Erste Group Expands in Central Europe with $7.7 Billion Stake in Santander’s Polish Operations

Austrian lender Erste Group Bank has announced the acquisition of a 49% stake in Santander Bank Polska, the Polish subsidiary of Spain’s Banco Santander, for approximately €6.8 billion ($7.7 billion).
In a parallel deal, Erste will also acquire 50% of Santander’s Polish asset management arm, Santander TFI, for €200 million.
The transactions are part of a broader strategic partnership between the two European banking giants. The all-cash purchase—valuing Santander Bank Polska at 2.2 times its projected tangible book value for Q1 2025—was funded entirely through Erste’s internal resources. This was supported by the cancellation of a previously announced €700 million share buyback program and additional balance sheet optimization measures.
Following the news, shares of Erste Group rose by over 6%, reflecting investor approval of the bank’s expansion into one of Europe’s more dynamic banking markets. Meanwhile, shares in Santander Bank Polska dropped approximately 5% on the Warsaw Stock Exchange, though the Spanish parent company’s stock edged up 0.3%.
As Poland’s third-largest bank by assets and one of its most profitable, Santander Bank Polska offers Erste a strengthened footprint in Central and Eastern Europe—regions where Erste already maintains a significant presence and sees strong growth potential. Poland’s higher interest rate environment, in contrast with the European Central Bank’s current dovish stance, adds to the market’s attractiveness.
The acquisition does not trigger a mandatory takeover bid under Polish law, as Erste’s stake remains below 50%.

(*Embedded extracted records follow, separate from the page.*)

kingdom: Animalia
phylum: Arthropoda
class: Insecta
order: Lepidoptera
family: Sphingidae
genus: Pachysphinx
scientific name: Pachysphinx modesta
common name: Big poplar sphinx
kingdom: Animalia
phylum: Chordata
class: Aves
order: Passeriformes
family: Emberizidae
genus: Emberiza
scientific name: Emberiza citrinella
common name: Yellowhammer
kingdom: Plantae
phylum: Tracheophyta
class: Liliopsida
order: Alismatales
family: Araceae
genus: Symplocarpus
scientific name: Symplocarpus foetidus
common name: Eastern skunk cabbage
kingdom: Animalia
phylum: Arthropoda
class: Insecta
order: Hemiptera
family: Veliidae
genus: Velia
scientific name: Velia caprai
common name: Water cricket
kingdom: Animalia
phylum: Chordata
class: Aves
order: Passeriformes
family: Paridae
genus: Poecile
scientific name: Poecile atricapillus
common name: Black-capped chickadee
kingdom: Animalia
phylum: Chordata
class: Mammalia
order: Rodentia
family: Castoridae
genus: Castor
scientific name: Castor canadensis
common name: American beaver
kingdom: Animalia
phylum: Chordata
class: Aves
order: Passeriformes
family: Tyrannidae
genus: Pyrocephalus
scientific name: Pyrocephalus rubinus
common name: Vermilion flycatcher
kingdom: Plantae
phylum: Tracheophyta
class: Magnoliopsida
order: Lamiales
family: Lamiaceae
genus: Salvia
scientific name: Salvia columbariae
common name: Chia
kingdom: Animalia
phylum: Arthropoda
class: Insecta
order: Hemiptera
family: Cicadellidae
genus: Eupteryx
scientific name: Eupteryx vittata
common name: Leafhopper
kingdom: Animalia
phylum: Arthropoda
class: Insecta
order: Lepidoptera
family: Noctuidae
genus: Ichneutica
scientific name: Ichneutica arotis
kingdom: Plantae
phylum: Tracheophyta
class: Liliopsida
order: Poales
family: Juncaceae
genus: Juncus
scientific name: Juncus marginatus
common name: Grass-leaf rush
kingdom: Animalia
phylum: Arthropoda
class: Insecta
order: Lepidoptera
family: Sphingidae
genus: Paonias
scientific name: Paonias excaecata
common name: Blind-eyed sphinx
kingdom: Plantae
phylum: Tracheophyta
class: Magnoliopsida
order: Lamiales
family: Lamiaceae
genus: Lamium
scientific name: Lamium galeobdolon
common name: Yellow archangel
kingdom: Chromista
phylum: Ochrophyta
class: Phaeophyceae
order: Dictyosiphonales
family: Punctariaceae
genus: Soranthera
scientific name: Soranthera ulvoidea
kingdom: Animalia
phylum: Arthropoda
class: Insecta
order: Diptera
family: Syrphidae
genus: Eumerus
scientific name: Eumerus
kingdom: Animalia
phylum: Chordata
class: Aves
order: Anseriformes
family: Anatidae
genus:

In addition to the equity transactions, Santander and Erste have outlined a strategic cooperation agreement in the areas of corporate and investment banking (CIB) and digital payments. The deal grants Erste access to Santander’s global payments platforms, further enhancing cross-border service capabilities.
Banco Santander, the eurozone’s largest bank by market capitalization, plans to use the proceeds from the deal to accelerate growth in Europe and the Americas. The Spanish bank has also announced that it will return 50% of the capital released from the sale—approximately €3.2 billion—to shareholders through share buybacks. This contributes toward its target of up to €10 billion in buybacks by 2026.
With input from CNBC, the Wall Street Journal, and Reuters.